砲弾を受けたシーサーペントは身体の半身を失いながらも逃亡を続ける。
「取舵一杯、コースをシーサーペントの左舷へ取って下さい、左舷ガトリング砲打ち方用意。」
まほろばが舵を左舷に切りシーサーペントの左舷側への進路を向ける。
「左舷側にシーサーペントです。」
シーサーペントの左舷側にまほろばが並ぶ。
「ガトリング砲打ち方始め。」
『打ち方始め。』
左舷のガトリング砲が打ち込まれ瀕死のシーサーペントはどす黒い体液を撒き散らしながら沈んで行く。
「全てのシーサーペントの撃破を確認しました艦長。

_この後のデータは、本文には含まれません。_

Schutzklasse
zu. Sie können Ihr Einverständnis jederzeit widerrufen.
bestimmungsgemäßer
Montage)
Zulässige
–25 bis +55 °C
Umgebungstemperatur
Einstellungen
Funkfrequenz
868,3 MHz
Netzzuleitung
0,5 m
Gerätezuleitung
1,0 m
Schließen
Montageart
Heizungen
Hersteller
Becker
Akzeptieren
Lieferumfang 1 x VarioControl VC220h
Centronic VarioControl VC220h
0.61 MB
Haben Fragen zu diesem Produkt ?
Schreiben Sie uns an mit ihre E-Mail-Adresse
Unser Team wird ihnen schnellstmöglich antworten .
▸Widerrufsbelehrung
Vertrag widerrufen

」
艦橋内に満ちていた緊張が消え乗員達の間に安堵の溜息が流れる。
「戦闘配置を警戒配置へ・・・皆さんご苦労様でした。」
こうして突如湖に現れたシーサーペントから始まった謎の事件は終息したのだった。
「それにして・・・まさか繁殖場所になっていたとはね。」
警戒配置になった艦橋の艦長席横に立ち紅茶を飲みながらロベリヤが溜息交じりにそう言う。
「まさか外海と繋がっていたとは想像出来ませんでした恵理香。」
艦長席を挟みロベリヤの反対側でミルクティーを両手で持ちながら立って居る優香が続く。

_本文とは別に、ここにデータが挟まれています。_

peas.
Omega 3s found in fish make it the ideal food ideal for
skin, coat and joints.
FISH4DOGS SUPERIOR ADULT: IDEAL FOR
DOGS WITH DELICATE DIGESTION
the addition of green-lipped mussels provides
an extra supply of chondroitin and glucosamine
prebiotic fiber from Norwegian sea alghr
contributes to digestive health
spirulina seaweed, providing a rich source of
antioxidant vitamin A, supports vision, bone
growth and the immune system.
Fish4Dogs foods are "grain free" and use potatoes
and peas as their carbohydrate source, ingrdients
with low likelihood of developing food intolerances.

「それは私もです優香・・・まあ今回は強化外骨格のお陰で何とかなりましたが。」
恵理香がコーヒー、もちろん優香が直々に用意したものを飲みながら答える。
「そう言って頂いて嬉しいけど・・・やはりケイには釘を刺して置いた方がいいわ。」
「確かにそうだね優香。」
再び目のハイライトを消して話すロベリヤと優香に恵理香は苦笑しつつ宥める。
「まあほどほどにして下さいね。」
この後ケイが2人にどんな目に会わされたかはご想像にお任せする。
また恵理香が思った通り今回の活躍によりアニメ『北方海の守護天使』は更に注目される事になり彼女を深く悩ませる事になった。
11:45 カルデラ湖に出現したシーサーペントの掃討を完了。